- _Given entries_:
- - -

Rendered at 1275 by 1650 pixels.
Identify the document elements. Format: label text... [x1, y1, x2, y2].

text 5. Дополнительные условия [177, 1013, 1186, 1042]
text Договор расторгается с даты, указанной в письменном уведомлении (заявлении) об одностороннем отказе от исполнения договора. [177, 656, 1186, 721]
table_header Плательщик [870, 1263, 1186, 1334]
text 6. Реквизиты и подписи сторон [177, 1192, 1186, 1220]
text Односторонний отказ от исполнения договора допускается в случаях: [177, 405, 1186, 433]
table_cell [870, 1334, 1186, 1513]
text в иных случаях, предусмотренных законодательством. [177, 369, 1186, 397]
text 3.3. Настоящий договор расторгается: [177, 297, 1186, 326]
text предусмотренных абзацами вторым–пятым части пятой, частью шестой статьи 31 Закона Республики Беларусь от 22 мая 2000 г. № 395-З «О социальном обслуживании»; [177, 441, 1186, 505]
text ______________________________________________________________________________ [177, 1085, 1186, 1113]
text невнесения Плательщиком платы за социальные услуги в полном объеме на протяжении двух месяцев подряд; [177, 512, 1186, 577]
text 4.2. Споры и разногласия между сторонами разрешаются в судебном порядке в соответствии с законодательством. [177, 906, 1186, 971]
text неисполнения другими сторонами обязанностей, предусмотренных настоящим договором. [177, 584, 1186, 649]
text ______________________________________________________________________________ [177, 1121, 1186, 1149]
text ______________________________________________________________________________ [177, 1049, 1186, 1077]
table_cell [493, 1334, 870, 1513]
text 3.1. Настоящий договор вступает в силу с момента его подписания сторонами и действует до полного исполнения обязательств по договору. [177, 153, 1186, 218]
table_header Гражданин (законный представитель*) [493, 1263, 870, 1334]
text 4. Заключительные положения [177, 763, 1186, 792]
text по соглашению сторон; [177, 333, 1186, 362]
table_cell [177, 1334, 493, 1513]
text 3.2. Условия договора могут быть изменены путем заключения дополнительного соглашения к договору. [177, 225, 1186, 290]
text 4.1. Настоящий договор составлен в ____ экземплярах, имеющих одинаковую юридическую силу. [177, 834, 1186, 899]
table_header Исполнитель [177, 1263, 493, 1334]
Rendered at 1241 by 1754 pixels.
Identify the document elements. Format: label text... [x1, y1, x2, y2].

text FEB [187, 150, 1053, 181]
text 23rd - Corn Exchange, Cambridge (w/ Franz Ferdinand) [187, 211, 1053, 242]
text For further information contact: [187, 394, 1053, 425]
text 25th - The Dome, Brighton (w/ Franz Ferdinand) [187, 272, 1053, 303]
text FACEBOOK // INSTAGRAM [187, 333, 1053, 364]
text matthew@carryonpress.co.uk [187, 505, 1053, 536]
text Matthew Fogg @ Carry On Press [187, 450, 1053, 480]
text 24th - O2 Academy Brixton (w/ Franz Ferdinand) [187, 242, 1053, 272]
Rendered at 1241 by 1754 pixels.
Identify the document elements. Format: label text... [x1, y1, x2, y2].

- - -

- _The problem_: Respond with the exact lines running from the one that contains "table_cell [177, 1334, 493, 1513]" through the last line of the data above, and no other lines.

- _The completed task_:
table_cell [177, 1334, 493, 1513]
text 3.2. Условия договора могут быть изменены путем заключения дополнительного соглашения к договору. [177, 225, 1186, 290]
text 4.1. Настоящий договор составлен в ____ экземплярах, имеющих одинаковую юридическую силу. [177, 834, 1186, 899]
table_header Исполнитель [177, 1263, 493, 1334]
Rendered at 1241 by 1754 pixels.
Identify the document elements. Format: label text... [x1, y1, x2, y2].

text FEB [187, 150, 1053, 181]
text 23rd - Corn Exchange, Cambridge (w/ Franz Ferdinand) [187, 211, 1053, 242]
text For further information contact: [187, 394, 1053, 425]
text 25th - The Dome, Brighton (w/ Franz Ferdinand) [187, 272, 1053, 303]
text FACEBOOK // INSTAGRAM [187, 333, 1053, 364]
text matthew@carryonpress.co.uk [187, 505, 1053, 536]
text Matthew Fogg @ Carry On Press [187, 450, 1053, 480]
text 24th - O2 Academy Brixton (w/ Franz Ferdinand) [187, 242, 1053, 272]
Rendered at 1241 by 1754 pixels.
Identify the document elements. Format: label text... [x1, y1, x2, y2].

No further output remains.